Chapter 2
Creeping acquisitions and the bill's response
Creeping acquisitions
2.1
The Trade Practices Act 1974 (TPA) currently has
provisions designed to limit the scope for firms to reduce competition in a
market through acquiring other firms. Section 50(1) is designed to prevent
corporations from acquiring 'shares in the capital of a body corporate' or 'any
assets of a person' if the acquisition 'would have the effect, or be likely to
have the effect, of substantially lessening competition in a market'.[1]
Section 50(2) makes the same prohibition against an individual.
2.2
Section 50(3) of the TPA lists a number of non-exhaustive factors
to which the Australian Competition and Consumer Commission (ACCC) must have
regard in determining whether a merger or acquisition is likely to
substantially lessen competition. These factors are principally designed to
instruct the courts and the ACCC on the possible effect on competition of a
given merger. However, there is some dispute as to whether these factors, as
currently drafted, are adequate to prevent a corporation from acquiring
businesses over a period of time, each of which has little impact but which has
the cumulative effect of substantially lessening competition in a market. This
incremental strategy towards market dominance is known as 'creeping
acquisitions' or 'acquisition by stealth'.

▶ _MATERIAL PROVIDED_
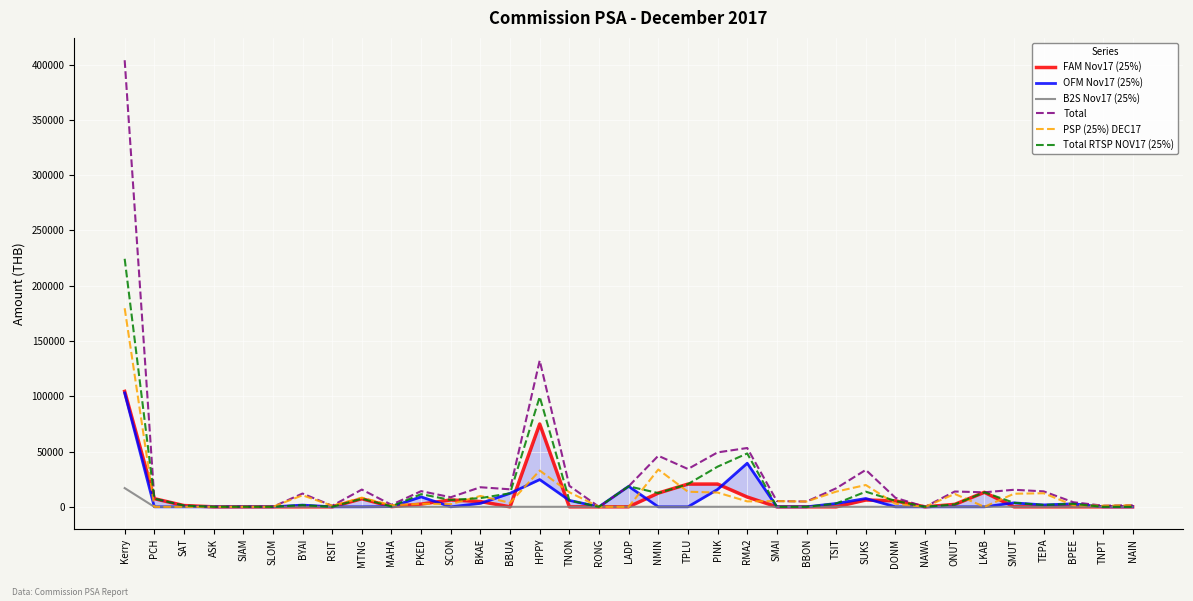

True or false: FAM Nov17 (25%) has more than 1 interior local peaks.

True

▶ _GOAL OF THE EXERCISE_
Reproduce the entire creeping-acquisitions passage from the start of this page word for word.

▶ _SOLUTION TO THIS PROBLEM_
Chapter 2
Creeping acquisitions and the bill's response
Creeping acquisitions
2.1
The Trade Practices Act 1974 (TPA) currently has
provisions designed to limit the scope for firms to reduce competition in a
market through acquiring other firms. Section 50(1) is designed to prevent
corporations from acquiring 'shares in the capital of a body corporate' or 'any
assets of a person' if the acquisition 'would have the effect, or be likely to
have the effect, of substantially lessening competition in a market'.[1]
Section 50(2) makes the same prohibition against an individual.
2.2
Section 50(3) of the TPA lists a number of non-exhaustive factors
to which the Australian Competition and Consumer Commission (ACCC) must have
regard in determining whether a merger or acquisition is likely to
substantially lessen competition. These factors are principally designed to
instruct the courts and the ACCC on the possible effect on competition of a
given merger. However, there is some dispute as to whether these factors, as
currently drafted, are adequate to prevent a corporation from acquiring
businesses over a period of time, each of which has little impact but which has
the cumulative effect of substantially lessening competition in a market. This
incremental strategy towards market dominance is known as 'creeping
acquisitions' or 'acquisition by stealth'.